The theory of petitioners’ case is grounded in two landmark constitutional decisions, [540]*540Barker v. Manchin, 167 W.Va. 155, 279 S.E.2d 622 (1981) and Immigration and Naturalization Service v. Chadha, 462 U.S. 919, 103 S.Ct. 2764, 77 L.Ed.2d 317 (1983). Our own Barker case involved the constitutionality of one legislative committee’s power to veto rules and regulations promulgated by administrative agencies pursuant to general statutory authority. We held in Barker that sections of the Administrative Procedure Act that empower a legislative rule-making review committee to veto rules and regulations otherwise validly promulgated by administrative agencies pursuant to legislative delegation of rule-making power violates the separation of powers doctrine.

In Chadha, the Supreme Court of the United States held that a provision in the Immigration and Nationality Act which authorized either House of Congress, by resolution, to invalidate a decision of the executive branch permitting deportable aliens to remain in the United States, was unconstitutional because it delegated law-making power to one House of Congress in contravention of U.S. Const., Art. I, § 1 (which requires all legislative powers to be vested in a Congress consisting of a Senate and a House of Representatives) and U.S. Const., Art. I, § 7 (which requires every bill passed by the House and Senate, before becoming law, to be presented to the President, and, if he disapproves, to be passed by two-thirds of the Senate and House).

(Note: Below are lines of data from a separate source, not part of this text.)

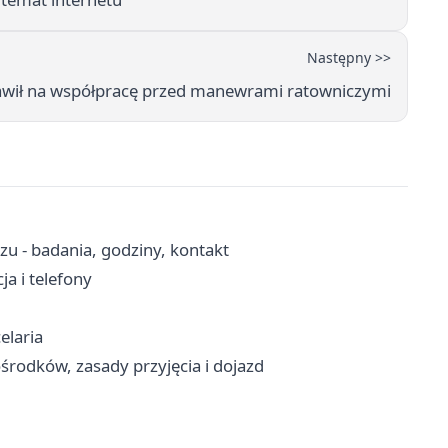
Następny >>
awił na współpracę przed manewrami ratowniczymi
u - badania, godziny, kontakt
a i telefony
elaria
odków, zasady przyjęcia i dojazd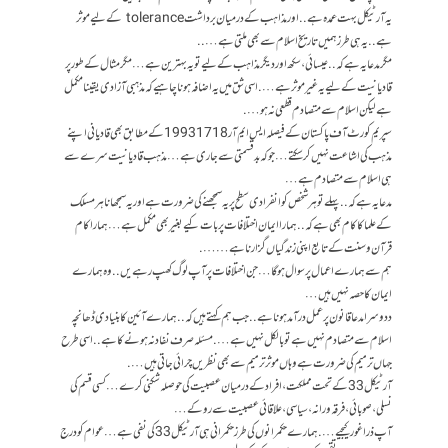
یہ آرٹیکل بہت عمدہ ہے..اور مذاہب کے درمیان برداشت tolerance کے لیے موثر
ہے.. یہ ہی طرز ہمیں تاریخ اسلام سے بھی ملتی ہے…..
مگر مدعا یہ ہے کہ.. عیسائی، سکھ اور دیگر مذاہب کے لیے تو یہ بہترین ہے… مگر مثال کے طور پر
قادیانیت کے لیے یہ غیر موثر ہے…. اسی شق میں یہ اضافہ ہونا چاہیے کہ مذہبی آزادی یقینا مکمل
ہے لیکن اسلام سے متصادم قطعی نہ ہو….
سپریم کورٹ آف پاکستان کے فیصلہ ایس ایم آر 1718 1993کے مطابق بھی قادیانی اپنے
مذہب کی اشاعت نہیں کرسکتے… جو کہ بدقسمتی سے جاری ہے…مذہب قادیانیت سرے سے
ہی اسلام سے متصادم ہے…
مدعا یہ ہے کہ.. پہلے تو ہر شخص کو انفرادی سطح پر یہ سمجھنے کی ضرورت ہے اور یہ سمجھانا ہر مسلک
کے علما کا کام بھی ہے کہ.. ہمارا ایمان اختلافات پر بات کیے بغیر بھی مکمل ہے… ہمارا کام
قرآن و سنت کے تابع اپنی زندگیاں گزارنا ہے…….
ہم سے ہمارے اعمال پر سوال ہو گا… جن اختلافات پر آپ لوگ کھپ رہے یں..وہ ہمارے
ایمان کا حصہ نہیں ہیں…
ددوسرا مدعا قانون پر عمل درآمد ہونا ہے.. جب ہم کہتے ہیں کہ.. ہمارے آئین کا بنیادی ڈھانچہ
اسلام سے متصادم نہیں ہے تو بالکل نہیں ہے…. مسئلہ صرف نفاد نہ ہونے کا ہے.. اسی طرح
جہاں ترمیم کی ضرورت ہے وہاں موثر ترمیم سے بھی نظریں چرائی جاتی ہیں….
آرٹیکل 33 کے تحت مملکت ، افراد کے درمیان عصبیت کی حوصلہ شکنی کرے… کسی قسم کی
نسلی، صوبائی ، فرقہ ورانہ، سیاسی، علاقائی عصبیت سے روکے…
آپ ذرا غور کیجیے…. ہمارے حکمرانوں کی طرز حکمرانی ہی آرٹیکل 33 کی نفی ہے… عوام کو درج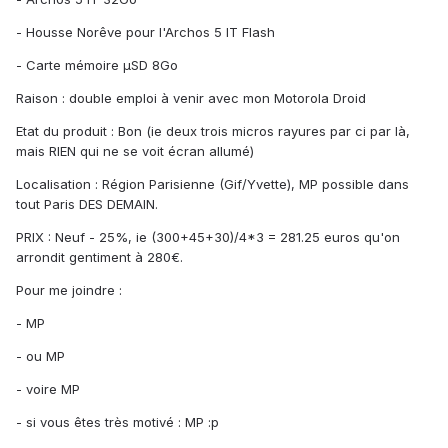
- Housse Norêve pour l'Archos 5 IT Flash
- Carte mémoire µSD 8Go
Raison : double emploi à venir avec mon Motorola Droid
Etat du produit : Bon (ie deux trois micros rayures par ci par là,
mais RIEN qui ne se voit écran allumé)
Localisation : Région Parisienne (Gif/Yvette), MP possible dans
tout Paris DES DEMAIN.
PRIX : Neuf - 25%, ie (300+45+30)/4*3 = 281.25 euros qu'on
arrondit gentiment à 280€.
Pour me joindre :
- MP
- ou MP
- voire MP
- si vous êtes très motivé : MP :p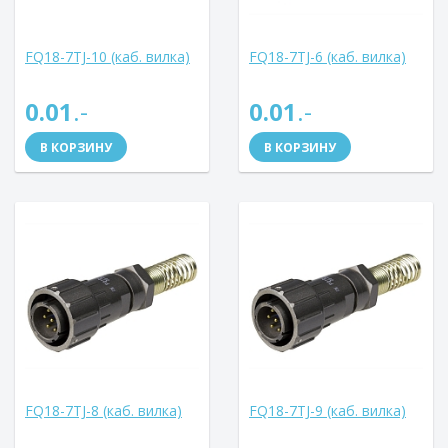
FQ18-7TJ-10 (каб. вилка)
FQ18-7TJ-6 (каб. вилка)
0.01
.-
0.01
.-
В КОРЗИНУ
В КОРЗИНУ
FQ18-7TJ-8 (каб. вилка)
FQ18-7TJ-9 (каб. вилка)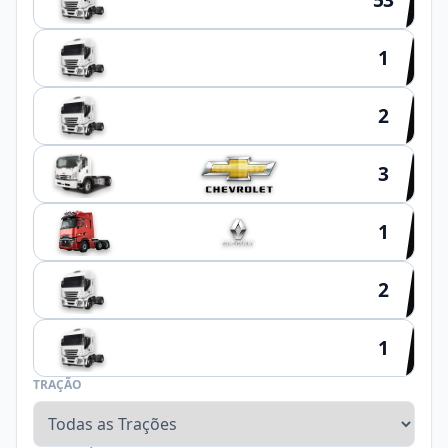
1
HYUNDAI
2
SCHIFFER
3
1
2
NOMA
1
FACCHINI
TRAÇÃO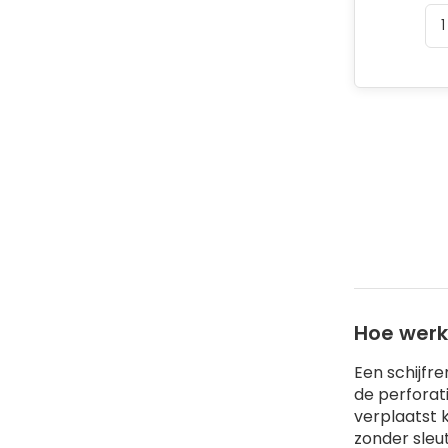
Hoe werk
Een schijfr
de perforat
verplaatst 
zonder sleu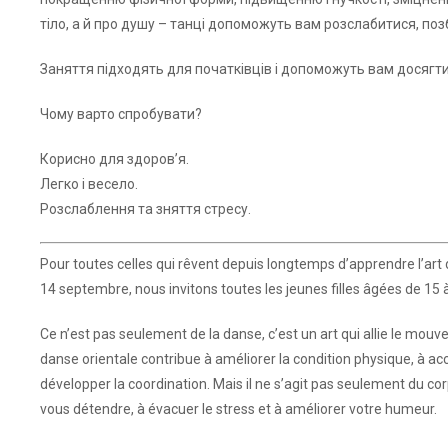
тіло, а й про душу – танці допоможуть вам розслабитися, поз
Заняття підходять для початківців і допоможуть вам досягти 
Чому варто спробувати?
Корисно для здоров’я.
Легко і весело.
Розслаблення та зняття стресу.
Pour toutes celles qui rêvent depuis longtemps d’apprendre l’art 
14 septembre, nous invitons toutes les jeunes filles âgées de 15 à 
Ce n’est pas seulement de la danse, c’est un art qui allie le mo
danse orientale contribue à améliorer la condition physique, à acc
développer la coordination. Mais il ne s’agit pas seulement du corp
vous détendre, à évacuer le stress et à améliorer votre humeur.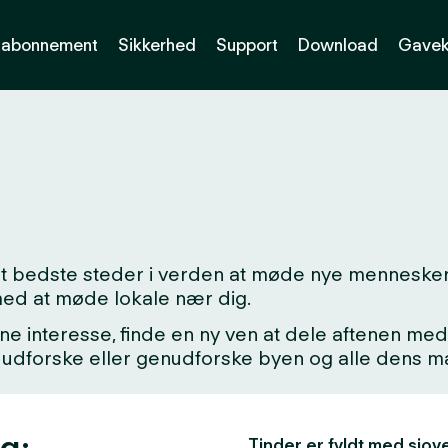
abonnement
Sikkerhed
Support
Download
Gavek
det bedste steder i verden at møde nye mennesker
med at møde lokale nær dig.
ne interesse, finde en ny ven at dele aftenen med,
kke udforske eller genudforske byen og alle dens
ng:
Tinder er fyldt med sjove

Consequently, if the Budget Digest —prepared as it is by the budget conferees — had the force and effect of law, this entire case would be easily decided in petitioners’ favor by reference to Barker, supra and Chadha, supra. However, notwithstanding the deference that the Budget Digest receives from executive branch administrators, and further notwithstanding the natural reluctance that administrators have to thwart the will of powerful legislative committee chairmen, the Budget Digest does not have the force and effect of law or anything close to it. Indeed, although we have looked to the Budget Digest to help us ascertain the intent of the legislature in making specific appropriations, Jones v. Rockefeller, 172 W.Va. 30, 303 S.E.2d 668 (1983), we have also clearly recognized that the Budget Digest does not serve to alter or amend the enacted budget bill. Heckler v. McCuskey, 179 W.Va. 129, 365 S.E.2d 793 (1987).

In deciding this case, it must be reality, not theory, that is the interpretive principle. The budget-making process is, perhaps, the central undertaking of state government and important parts of that process go on when the legislature is not in session. Under the provisions of W.Va. Const., art. VI, § 51, the Governor is required to present to the legislature his proposed budget for the ensuing fiscal year. In order to assist the Governor in this undertaking, every agency of state government is required to submit its proposed (or requested) budget to the Secretary of Finance and Administration. W.Va.Code, 5A-2-3 [1990], The Secretary of Finance and Administration, the Governor’s staff, and the Governor himself then attempt the nearly impossible task of allocating severely limited money among competing ends. Inevitably, few, if any, agencies of state government are lucky enough to have the Governor request from the legislature an appropriation as large as their own request to the Governor.